→ **What is needed**
Format the lines of the listing as a numbered list, starting at the line that contains "Contacta con gurú" and ending at the line that contains "cualquier lugar y dispositivo.", and leave out any blank lines.

→ **The data**

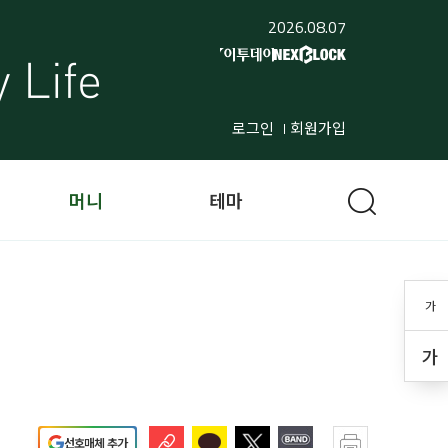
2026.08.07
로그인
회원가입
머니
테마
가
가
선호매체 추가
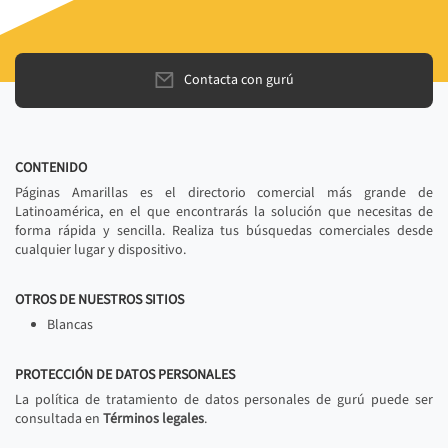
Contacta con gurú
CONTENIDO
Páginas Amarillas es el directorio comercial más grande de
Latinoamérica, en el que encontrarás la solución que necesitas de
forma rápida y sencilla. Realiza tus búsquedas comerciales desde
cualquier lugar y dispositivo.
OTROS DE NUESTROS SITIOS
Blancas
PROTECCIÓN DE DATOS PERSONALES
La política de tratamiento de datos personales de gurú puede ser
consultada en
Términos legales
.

...

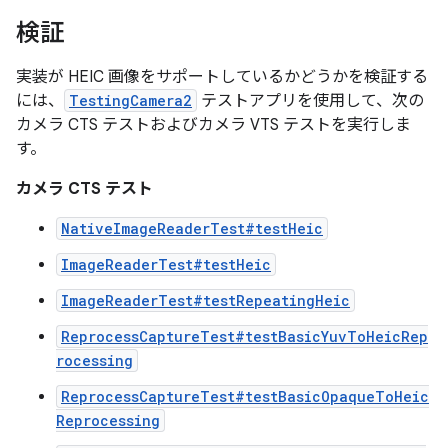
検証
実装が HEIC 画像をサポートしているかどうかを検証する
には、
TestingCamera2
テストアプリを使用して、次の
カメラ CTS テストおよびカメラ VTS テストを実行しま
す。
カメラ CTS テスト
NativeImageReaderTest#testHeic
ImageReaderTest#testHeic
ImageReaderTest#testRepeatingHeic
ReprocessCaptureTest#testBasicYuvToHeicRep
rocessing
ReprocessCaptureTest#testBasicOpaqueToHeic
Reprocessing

→ **Task response**
1. Contacta con gurú
2. CONTENIDO
3. Páginas Amarillas es el directorio comercial más grande de
4. Latinoamérica, en el que encontrarás la solución que necesitas de
5. forma rápida y sencilla. Realiza tus búsquedas comerciales desde
6. cualquier lugar y dispositivo.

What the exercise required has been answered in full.